- Work required
Scan the records below for the line containing "middle tip: (263, 308)" and the line containing "index dip: (561, 118)". Copy both, plus every line between, exactly.
BEGIN Supplied records
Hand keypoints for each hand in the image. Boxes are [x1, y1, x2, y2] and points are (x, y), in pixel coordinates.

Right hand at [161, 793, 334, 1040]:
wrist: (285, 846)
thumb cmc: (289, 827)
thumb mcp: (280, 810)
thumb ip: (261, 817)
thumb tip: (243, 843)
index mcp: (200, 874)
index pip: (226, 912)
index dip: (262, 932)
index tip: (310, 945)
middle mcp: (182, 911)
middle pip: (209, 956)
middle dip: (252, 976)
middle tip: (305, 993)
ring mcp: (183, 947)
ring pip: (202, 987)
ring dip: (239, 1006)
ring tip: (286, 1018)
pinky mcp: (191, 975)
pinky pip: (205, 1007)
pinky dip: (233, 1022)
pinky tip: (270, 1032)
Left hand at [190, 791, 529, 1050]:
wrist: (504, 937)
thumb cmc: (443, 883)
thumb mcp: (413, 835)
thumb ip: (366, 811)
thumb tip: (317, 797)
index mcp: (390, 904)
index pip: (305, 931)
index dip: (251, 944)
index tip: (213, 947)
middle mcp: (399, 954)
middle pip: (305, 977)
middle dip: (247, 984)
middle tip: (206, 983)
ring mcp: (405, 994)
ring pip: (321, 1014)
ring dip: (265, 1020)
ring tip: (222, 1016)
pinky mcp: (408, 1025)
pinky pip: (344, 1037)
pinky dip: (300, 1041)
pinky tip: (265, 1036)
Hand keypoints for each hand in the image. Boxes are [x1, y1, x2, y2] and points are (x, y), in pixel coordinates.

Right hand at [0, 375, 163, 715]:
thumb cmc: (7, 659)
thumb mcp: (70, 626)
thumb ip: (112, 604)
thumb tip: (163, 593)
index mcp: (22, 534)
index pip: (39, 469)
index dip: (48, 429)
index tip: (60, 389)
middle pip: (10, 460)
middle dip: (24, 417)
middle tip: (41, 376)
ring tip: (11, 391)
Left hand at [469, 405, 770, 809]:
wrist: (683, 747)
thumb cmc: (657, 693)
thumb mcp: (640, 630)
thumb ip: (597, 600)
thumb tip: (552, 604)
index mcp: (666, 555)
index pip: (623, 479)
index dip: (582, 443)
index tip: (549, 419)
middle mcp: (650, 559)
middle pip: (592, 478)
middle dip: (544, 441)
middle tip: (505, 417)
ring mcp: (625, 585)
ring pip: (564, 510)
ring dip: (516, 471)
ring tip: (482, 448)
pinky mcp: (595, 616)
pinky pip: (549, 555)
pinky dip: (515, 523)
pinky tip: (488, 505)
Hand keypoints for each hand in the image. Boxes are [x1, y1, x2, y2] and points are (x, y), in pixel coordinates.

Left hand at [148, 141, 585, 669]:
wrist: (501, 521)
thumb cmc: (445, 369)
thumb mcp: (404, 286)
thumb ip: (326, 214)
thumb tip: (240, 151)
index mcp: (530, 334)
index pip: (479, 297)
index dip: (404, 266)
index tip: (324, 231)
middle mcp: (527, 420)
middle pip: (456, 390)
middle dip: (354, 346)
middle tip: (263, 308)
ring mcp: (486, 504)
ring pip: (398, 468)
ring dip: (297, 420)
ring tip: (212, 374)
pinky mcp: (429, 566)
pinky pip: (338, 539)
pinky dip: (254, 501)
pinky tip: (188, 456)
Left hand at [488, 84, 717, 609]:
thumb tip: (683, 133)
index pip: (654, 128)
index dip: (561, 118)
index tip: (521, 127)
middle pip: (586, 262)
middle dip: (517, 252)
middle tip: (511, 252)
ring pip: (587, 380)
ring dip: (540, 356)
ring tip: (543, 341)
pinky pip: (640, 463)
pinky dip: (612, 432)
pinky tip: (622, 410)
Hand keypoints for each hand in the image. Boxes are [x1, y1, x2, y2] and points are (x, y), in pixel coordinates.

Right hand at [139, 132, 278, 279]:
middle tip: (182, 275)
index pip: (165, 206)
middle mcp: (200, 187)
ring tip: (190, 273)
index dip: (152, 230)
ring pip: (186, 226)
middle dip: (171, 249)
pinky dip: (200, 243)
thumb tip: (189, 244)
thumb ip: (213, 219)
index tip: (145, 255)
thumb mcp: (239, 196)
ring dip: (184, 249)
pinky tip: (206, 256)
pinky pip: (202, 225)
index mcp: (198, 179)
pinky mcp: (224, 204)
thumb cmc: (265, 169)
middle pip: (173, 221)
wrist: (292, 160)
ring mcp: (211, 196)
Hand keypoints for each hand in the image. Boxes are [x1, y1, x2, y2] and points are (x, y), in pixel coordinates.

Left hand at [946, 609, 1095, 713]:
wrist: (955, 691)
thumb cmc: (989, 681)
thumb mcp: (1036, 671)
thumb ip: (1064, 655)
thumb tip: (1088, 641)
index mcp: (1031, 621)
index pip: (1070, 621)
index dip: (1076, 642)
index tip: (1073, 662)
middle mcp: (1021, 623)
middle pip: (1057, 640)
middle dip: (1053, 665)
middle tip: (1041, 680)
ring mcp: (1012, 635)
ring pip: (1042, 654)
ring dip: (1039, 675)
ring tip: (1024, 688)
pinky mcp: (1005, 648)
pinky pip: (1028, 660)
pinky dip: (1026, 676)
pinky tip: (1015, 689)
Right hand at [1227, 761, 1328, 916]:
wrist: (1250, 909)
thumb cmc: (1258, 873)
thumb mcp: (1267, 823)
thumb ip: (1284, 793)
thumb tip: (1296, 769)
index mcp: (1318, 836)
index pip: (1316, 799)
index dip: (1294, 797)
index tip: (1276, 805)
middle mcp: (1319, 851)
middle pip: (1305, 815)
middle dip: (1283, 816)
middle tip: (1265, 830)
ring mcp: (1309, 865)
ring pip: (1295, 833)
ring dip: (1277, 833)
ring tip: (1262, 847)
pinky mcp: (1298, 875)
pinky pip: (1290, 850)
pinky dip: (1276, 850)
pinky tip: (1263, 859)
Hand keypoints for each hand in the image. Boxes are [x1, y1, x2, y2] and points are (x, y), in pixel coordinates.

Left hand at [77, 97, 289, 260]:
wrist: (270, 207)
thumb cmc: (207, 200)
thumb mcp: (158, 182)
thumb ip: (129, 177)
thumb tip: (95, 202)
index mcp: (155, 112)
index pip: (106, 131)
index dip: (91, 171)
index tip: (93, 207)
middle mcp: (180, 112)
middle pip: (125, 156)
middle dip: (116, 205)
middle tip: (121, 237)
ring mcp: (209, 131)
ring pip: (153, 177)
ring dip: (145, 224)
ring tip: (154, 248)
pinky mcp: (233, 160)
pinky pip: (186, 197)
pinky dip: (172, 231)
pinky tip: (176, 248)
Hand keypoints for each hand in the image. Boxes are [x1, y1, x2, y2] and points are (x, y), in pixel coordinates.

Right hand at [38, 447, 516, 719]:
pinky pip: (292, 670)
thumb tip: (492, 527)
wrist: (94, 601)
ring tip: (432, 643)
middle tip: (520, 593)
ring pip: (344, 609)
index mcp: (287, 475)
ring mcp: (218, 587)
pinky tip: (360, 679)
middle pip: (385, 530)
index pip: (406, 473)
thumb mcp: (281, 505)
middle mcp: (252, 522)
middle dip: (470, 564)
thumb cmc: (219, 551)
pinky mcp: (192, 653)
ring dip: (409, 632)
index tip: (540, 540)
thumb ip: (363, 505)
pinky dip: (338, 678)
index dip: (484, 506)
END Supplied records
- Solved exercise
middle tip: (263, 308)
ring mcp: (486, 504)
ring pip: (398, 468)
ring dip: (297, 420)
ring tip: (212, 374)
pinky mcp: (429, 566)
pinky pip: (338, 539)
pinky dip: (254, 501)
pinky tip: (188, 456)
Left hand at [488, 84, 717, 609]:
thumb tip: (683, 133)
index pip: (654, 128)
index dip: (561, 118)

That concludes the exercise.